The second implication of this finding is the importance of visibility and the publicisation of treatment outcomes in shaping the local cultural understanding of HIV. Marginalisation is rooted in the cultural understanding of HIV. Without publicisation of treatment outcomes and the latest therapeutic advances in antiretroviral therapy that reduce the level of virus in the body to undetectable levels and render HIV sexually untransmittable (Keogh 2017), there would not be attitudinal and behavioural changes about HIV and towards people living with HIV. This therapeutic shift towards undetectability and non-infectiousness would not lead to a cultural shift in HIV understanding and reduce marginalisation if publicisation is neglected. Finally, this paper’s findings highlight the importance of the family as a source of empowerment—one that HIV patients could utilise to gain dignity and social recognition in their everyday lives.
In conclusion, this paper expands Ecks’ notion of marginalisation, with respect to how pharmaceutical drugs foster the ‘biomedical promissory of de-marginalisation’ of HIV-positive people.
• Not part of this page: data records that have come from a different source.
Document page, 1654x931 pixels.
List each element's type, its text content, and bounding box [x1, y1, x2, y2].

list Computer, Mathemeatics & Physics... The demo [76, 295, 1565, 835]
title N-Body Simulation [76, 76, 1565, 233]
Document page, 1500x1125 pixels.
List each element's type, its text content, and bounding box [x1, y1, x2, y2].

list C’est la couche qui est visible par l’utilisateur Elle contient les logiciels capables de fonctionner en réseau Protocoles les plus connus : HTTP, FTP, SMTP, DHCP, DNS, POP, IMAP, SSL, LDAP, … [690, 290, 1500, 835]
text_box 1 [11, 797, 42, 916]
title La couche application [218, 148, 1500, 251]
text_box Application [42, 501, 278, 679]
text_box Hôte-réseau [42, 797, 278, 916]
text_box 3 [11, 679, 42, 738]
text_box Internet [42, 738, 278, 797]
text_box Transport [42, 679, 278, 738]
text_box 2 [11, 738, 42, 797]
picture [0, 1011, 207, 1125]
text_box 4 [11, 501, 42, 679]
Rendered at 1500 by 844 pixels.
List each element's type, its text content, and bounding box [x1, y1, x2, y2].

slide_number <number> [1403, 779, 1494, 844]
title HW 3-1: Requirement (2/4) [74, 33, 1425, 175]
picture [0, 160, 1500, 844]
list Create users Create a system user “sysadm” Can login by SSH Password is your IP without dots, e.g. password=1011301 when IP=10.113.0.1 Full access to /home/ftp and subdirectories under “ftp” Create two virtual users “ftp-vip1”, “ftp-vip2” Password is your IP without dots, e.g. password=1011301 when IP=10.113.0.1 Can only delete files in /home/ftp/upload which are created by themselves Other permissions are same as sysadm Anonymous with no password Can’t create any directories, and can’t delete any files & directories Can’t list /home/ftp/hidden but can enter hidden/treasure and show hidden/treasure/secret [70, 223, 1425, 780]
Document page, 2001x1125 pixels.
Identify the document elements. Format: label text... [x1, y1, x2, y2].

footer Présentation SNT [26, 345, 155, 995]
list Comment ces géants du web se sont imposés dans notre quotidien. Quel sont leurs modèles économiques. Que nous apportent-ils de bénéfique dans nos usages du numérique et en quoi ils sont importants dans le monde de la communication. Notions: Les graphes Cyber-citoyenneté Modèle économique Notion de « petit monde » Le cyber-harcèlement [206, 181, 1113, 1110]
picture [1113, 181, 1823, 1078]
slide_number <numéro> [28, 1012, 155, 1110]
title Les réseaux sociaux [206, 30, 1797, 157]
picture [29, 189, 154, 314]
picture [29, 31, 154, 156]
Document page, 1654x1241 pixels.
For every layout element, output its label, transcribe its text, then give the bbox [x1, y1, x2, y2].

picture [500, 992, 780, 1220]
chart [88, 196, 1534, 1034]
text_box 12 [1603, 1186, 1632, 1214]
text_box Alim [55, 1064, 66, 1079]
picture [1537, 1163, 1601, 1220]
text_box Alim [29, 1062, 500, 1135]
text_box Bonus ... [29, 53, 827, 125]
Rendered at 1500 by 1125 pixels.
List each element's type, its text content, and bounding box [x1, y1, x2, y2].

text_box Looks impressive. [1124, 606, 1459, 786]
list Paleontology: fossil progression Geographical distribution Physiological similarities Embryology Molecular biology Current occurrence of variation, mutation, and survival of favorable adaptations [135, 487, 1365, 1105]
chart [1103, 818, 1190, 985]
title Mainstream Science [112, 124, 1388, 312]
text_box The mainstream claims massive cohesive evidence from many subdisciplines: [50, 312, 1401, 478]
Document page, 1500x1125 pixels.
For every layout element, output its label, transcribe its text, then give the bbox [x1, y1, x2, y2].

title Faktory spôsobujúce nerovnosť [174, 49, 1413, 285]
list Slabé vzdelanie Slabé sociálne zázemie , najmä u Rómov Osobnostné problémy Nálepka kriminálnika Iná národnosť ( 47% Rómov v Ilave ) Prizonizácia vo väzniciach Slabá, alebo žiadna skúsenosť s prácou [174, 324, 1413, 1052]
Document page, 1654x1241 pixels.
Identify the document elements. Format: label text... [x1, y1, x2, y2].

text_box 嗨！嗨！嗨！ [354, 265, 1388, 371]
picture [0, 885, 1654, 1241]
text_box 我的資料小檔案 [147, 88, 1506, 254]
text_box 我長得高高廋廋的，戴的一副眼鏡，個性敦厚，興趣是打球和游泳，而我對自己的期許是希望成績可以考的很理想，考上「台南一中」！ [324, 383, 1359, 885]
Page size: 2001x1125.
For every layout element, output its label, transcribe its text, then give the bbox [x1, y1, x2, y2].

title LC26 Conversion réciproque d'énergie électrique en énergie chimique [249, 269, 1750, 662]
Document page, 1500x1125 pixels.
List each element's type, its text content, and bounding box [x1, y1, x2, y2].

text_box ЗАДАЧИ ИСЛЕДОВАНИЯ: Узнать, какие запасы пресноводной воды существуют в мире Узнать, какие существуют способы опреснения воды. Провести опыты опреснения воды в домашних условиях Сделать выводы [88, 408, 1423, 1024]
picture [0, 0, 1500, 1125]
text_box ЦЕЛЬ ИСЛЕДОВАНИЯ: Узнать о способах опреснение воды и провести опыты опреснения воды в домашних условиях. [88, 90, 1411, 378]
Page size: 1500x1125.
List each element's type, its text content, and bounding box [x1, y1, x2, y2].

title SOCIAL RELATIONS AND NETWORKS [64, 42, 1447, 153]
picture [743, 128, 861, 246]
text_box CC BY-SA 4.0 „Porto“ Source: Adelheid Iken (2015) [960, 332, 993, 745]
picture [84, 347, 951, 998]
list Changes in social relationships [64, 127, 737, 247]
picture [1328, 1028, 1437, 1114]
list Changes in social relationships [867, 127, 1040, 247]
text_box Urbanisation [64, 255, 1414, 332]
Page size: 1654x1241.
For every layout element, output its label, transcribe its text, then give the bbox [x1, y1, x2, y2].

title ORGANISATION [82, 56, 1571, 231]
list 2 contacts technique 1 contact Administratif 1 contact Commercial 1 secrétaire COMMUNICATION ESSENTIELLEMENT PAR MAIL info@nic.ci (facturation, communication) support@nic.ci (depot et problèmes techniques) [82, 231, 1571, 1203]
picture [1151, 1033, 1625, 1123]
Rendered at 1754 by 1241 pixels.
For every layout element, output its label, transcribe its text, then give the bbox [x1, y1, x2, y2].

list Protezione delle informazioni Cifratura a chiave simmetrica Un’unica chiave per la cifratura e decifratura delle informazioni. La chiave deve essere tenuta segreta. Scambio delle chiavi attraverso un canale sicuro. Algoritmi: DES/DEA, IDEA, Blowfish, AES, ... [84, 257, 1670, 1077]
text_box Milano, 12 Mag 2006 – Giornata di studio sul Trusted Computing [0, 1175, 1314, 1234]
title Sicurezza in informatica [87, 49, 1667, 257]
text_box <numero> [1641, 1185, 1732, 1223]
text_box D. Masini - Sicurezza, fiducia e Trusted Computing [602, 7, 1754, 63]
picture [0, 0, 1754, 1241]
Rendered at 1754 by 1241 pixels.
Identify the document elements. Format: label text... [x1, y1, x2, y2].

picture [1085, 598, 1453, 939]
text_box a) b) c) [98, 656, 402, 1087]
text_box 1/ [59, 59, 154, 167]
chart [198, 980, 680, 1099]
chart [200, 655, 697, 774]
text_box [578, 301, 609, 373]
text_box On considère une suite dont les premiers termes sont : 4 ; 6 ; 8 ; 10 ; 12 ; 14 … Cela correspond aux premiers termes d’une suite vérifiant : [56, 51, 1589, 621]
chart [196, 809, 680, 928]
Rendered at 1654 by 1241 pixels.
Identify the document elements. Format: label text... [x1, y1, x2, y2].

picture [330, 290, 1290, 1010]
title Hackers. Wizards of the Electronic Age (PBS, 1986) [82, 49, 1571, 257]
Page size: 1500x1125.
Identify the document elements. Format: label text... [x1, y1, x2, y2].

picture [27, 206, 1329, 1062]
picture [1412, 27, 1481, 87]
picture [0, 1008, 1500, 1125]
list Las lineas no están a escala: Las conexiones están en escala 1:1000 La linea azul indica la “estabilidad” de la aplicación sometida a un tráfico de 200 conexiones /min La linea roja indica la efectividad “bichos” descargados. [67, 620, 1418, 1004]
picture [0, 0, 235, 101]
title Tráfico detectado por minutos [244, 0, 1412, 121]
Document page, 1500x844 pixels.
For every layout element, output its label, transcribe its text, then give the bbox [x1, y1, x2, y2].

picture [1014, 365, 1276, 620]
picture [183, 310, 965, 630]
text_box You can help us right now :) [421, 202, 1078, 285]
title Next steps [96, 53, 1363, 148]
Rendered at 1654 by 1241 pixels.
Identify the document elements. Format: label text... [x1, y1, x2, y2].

This study makes an important contribution to the anthropological and sociological understanding of marginalisation, where marginalisation could be seen as loss of social membership rather than a lack of access to medicine. The normalisation of everyday lives through pharmaceuticals has helped in transforming health conditions in a way that enables HIV-positive people to regain their lost social membership and be integrated to the mainstream of the social group or society. Therefore, expanding the domain of marginalisation has helped to enrich the analytical utility of pharmaceutical citizenship as a viable universal concept that is useful both in resource-rich and resource-constraint contexts and further provides a framework for theoretical and empirical research.